(Text section begins)
If we have a President, let him sing like McAdoo, or like Luther Burbank, or like Theodore N. Vail, or like Colonel Goethals, picking up a little isthmus like Panama, a string between two continents, playing on it as if it were a harp; or like Edward Ripley playing with the Santa Fé Railroad for all the world like Homer with a lute, all his seven thousand men, all his workmen, all their wives and their children, all the cities along the line striking up and joining in the chorus or like Carborundum Acheson, backed up by his little Niagara Falls oiling the wheels of a world, weaving diamonds into steel, hardening the bones of the earth into skyscrapers, into railroads, into the mighty thighs of flying locomotives....

Any man who is seen acting in this world with a thing, as if he believed in the thing, as if he believed in himself and believed in other people, is singing.
(Text section ends)
- [Exercise]:
From the passage about a singing President, list each person the President should sing like.
(Supplied entries begins)
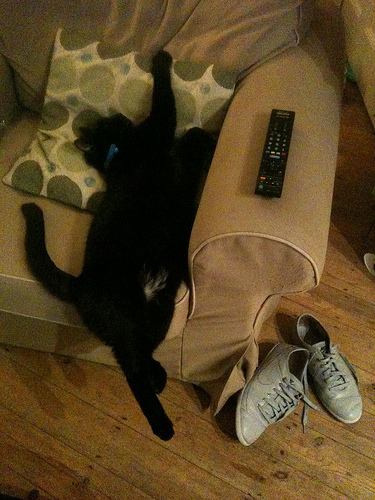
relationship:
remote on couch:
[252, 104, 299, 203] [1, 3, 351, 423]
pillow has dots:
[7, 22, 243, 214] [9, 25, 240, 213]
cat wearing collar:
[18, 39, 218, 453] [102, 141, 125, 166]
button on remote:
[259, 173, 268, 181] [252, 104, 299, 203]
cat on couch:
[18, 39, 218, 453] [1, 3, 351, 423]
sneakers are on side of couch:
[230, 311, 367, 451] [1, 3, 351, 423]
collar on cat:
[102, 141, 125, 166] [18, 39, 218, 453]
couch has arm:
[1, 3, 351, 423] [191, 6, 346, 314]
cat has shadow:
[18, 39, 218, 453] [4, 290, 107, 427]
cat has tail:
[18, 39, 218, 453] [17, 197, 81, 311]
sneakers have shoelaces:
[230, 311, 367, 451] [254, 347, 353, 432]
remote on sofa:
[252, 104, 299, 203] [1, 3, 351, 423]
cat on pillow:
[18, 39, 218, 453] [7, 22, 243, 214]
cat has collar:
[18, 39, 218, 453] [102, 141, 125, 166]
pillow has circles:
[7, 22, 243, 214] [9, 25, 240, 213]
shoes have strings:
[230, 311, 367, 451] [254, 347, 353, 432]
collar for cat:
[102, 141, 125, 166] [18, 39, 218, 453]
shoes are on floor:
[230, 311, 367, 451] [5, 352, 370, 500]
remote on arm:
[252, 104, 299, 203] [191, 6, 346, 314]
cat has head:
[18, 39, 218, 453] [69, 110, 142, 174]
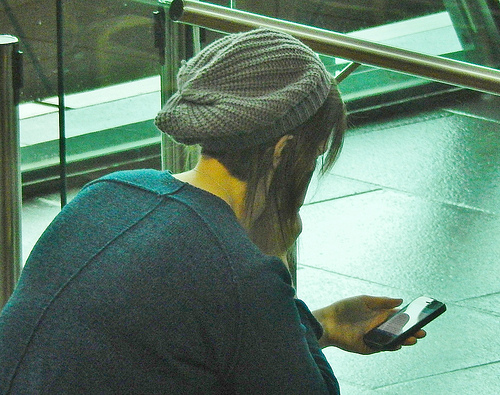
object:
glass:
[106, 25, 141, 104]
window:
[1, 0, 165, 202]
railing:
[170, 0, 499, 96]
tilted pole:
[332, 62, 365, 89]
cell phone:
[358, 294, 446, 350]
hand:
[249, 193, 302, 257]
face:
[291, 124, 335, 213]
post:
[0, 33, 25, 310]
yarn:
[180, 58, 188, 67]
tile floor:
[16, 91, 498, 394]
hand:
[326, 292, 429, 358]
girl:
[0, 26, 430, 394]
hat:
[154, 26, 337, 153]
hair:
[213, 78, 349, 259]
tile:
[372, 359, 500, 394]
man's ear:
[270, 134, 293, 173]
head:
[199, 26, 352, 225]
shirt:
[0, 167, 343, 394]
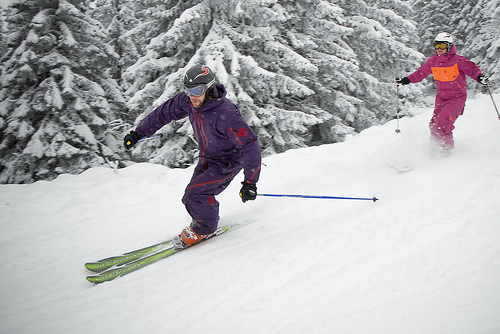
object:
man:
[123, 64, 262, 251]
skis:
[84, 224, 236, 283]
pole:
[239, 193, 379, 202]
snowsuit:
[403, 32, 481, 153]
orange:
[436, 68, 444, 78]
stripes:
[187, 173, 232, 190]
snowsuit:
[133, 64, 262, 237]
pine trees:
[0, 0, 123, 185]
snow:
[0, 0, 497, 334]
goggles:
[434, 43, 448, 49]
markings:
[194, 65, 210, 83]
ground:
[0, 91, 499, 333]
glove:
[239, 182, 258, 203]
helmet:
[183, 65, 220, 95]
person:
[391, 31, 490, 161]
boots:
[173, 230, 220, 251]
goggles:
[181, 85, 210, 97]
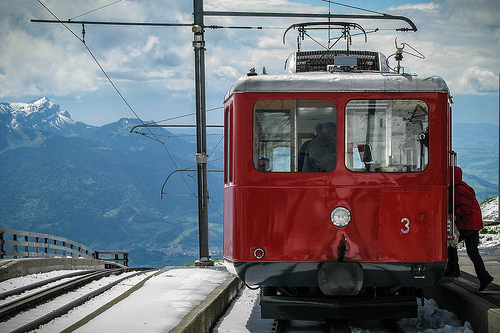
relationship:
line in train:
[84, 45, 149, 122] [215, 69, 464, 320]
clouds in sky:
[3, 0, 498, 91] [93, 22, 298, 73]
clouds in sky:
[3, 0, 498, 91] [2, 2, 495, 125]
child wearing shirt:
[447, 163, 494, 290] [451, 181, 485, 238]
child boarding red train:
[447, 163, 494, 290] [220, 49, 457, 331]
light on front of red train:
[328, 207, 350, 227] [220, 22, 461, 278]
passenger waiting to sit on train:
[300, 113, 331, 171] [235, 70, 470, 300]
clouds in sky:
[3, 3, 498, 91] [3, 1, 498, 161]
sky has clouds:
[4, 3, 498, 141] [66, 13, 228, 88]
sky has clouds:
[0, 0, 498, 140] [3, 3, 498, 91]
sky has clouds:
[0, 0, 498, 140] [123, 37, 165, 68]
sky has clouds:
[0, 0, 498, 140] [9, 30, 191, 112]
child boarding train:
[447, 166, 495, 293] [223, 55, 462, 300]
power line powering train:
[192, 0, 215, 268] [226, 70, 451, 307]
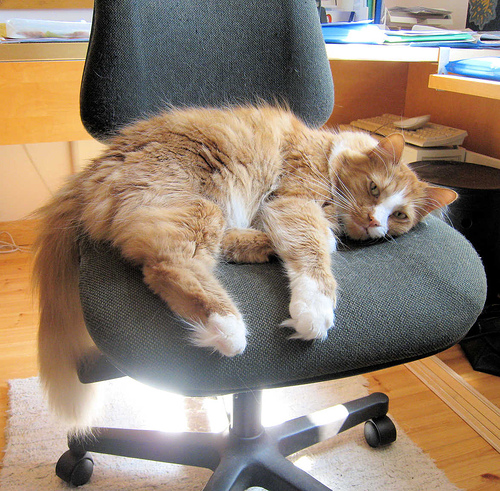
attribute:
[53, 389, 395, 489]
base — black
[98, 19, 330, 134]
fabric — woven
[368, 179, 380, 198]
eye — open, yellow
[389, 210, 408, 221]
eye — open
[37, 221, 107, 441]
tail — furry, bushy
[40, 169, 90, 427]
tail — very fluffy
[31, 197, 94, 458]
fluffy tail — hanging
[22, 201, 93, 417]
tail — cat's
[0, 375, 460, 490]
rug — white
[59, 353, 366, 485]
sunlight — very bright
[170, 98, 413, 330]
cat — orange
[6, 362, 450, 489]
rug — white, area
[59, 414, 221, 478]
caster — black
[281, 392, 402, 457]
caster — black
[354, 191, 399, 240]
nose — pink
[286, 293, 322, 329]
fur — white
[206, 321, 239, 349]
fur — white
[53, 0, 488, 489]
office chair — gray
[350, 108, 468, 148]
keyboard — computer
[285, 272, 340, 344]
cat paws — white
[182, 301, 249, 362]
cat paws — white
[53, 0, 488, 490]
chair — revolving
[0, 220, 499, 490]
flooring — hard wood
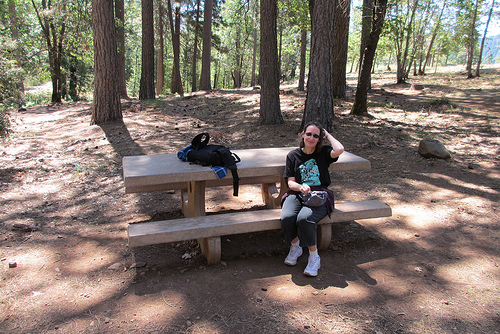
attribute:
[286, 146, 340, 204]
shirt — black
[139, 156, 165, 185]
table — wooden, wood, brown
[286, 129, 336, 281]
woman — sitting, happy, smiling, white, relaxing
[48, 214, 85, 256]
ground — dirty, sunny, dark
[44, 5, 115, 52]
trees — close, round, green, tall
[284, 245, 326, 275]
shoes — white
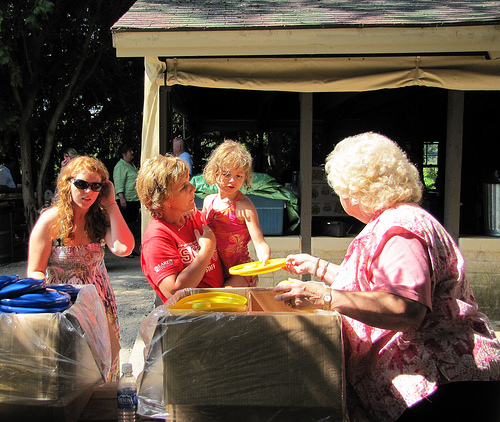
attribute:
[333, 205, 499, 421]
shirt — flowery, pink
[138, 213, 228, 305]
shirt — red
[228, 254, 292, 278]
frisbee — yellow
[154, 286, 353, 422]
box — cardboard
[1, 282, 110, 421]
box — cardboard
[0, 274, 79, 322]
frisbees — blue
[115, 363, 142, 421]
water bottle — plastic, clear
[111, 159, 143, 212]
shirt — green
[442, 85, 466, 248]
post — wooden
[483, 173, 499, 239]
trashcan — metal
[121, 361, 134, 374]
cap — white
(Supplied entries ends)
(Supplied entries begins)
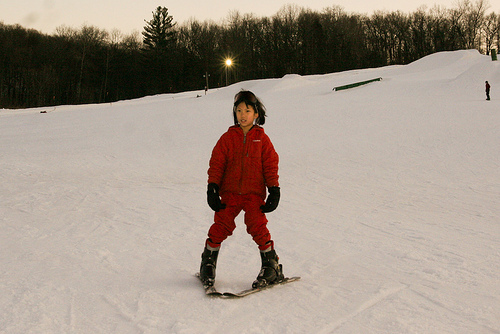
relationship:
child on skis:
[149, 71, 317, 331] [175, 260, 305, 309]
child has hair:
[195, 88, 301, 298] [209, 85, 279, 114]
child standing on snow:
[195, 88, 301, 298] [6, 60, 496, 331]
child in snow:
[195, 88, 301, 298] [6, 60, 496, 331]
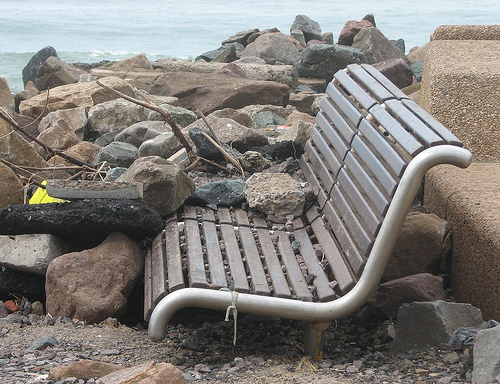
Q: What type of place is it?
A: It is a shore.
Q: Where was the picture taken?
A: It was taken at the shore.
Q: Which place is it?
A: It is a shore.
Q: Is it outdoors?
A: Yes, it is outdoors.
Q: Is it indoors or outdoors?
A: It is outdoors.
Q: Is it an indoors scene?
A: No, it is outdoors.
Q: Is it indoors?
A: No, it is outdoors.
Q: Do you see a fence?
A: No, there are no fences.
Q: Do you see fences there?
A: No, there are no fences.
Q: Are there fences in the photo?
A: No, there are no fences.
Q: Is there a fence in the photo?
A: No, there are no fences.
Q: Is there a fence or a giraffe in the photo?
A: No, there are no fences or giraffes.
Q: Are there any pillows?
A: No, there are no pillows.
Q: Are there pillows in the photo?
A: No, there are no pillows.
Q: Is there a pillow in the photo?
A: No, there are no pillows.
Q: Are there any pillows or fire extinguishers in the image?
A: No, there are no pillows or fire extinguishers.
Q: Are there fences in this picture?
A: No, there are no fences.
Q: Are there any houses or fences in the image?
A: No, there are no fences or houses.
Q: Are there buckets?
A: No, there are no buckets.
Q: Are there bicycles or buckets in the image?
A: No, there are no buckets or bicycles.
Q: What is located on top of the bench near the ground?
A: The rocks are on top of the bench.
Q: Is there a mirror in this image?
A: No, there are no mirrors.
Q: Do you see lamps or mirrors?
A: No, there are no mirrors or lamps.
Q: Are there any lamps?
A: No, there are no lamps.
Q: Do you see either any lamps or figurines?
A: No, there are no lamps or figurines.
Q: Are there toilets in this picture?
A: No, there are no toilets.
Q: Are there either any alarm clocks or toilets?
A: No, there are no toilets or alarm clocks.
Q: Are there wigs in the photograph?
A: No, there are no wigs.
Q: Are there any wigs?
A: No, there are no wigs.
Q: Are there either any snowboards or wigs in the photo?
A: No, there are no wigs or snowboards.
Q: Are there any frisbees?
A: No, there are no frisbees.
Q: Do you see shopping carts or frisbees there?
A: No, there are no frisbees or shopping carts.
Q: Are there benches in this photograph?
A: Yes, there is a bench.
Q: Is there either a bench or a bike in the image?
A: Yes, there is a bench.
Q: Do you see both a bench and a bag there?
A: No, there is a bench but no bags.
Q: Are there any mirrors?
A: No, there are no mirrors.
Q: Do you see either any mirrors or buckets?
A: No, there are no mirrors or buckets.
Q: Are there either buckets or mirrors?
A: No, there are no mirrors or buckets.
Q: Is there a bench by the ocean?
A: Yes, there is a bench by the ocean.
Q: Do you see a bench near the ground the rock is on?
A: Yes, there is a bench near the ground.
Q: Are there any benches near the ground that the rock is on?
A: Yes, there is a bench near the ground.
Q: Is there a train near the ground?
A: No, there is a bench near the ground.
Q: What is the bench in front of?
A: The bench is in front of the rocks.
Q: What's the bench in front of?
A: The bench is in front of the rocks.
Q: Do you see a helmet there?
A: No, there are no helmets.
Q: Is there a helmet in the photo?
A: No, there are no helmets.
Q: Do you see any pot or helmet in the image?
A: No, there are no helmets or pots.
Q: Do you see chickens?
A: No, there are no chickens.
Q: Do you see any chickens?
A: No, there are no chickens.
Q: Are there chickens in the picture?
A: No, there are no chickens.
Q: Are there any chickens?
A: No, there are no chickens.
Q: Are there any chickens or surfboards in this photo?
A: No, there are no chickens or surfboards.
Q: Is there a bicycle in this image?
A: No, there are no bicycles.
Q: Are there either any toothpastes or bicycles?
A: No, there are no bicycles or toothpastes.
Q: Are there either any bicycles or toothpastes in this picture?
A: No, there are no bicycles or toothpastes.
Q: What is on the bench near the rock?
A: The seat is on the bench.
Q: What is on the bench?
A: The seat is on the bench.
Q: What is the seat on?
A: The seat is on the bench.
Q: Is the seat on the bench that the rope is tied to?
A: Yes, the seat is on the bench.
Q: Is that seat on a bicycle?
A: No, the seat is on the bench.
(Supplied entries ends)
- [Exercise result]:
McAdoo, Luther Burbank, Theodore N. Vail, Colonel Goethals, Edward Ripley, Carborundum Acheson